When you reach the records below, repeat each one exactly as written.

** INPUT DATA follows **

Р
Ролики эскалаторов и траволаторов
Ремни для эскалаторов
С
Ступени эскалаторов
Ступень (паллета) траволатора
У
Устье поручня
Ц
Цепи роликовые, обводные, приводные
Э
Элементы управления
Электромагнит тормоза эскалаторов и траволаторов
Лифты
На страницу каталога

** End of INPUT DATA **

◆ OUTPUT BELOW:
Р
Ролики эскалаторов и траволаторов
Ремни для эскалаторов
С
Ступени эскалаторов
Ступень (паллета) траволатора
У
Устье поручня
Ц
Цепи роликовые, обводные, приводные
Э
Элементы управления
Электромагнит тормоза эскалаторов и траволаторов
Лифты
На страницу каталога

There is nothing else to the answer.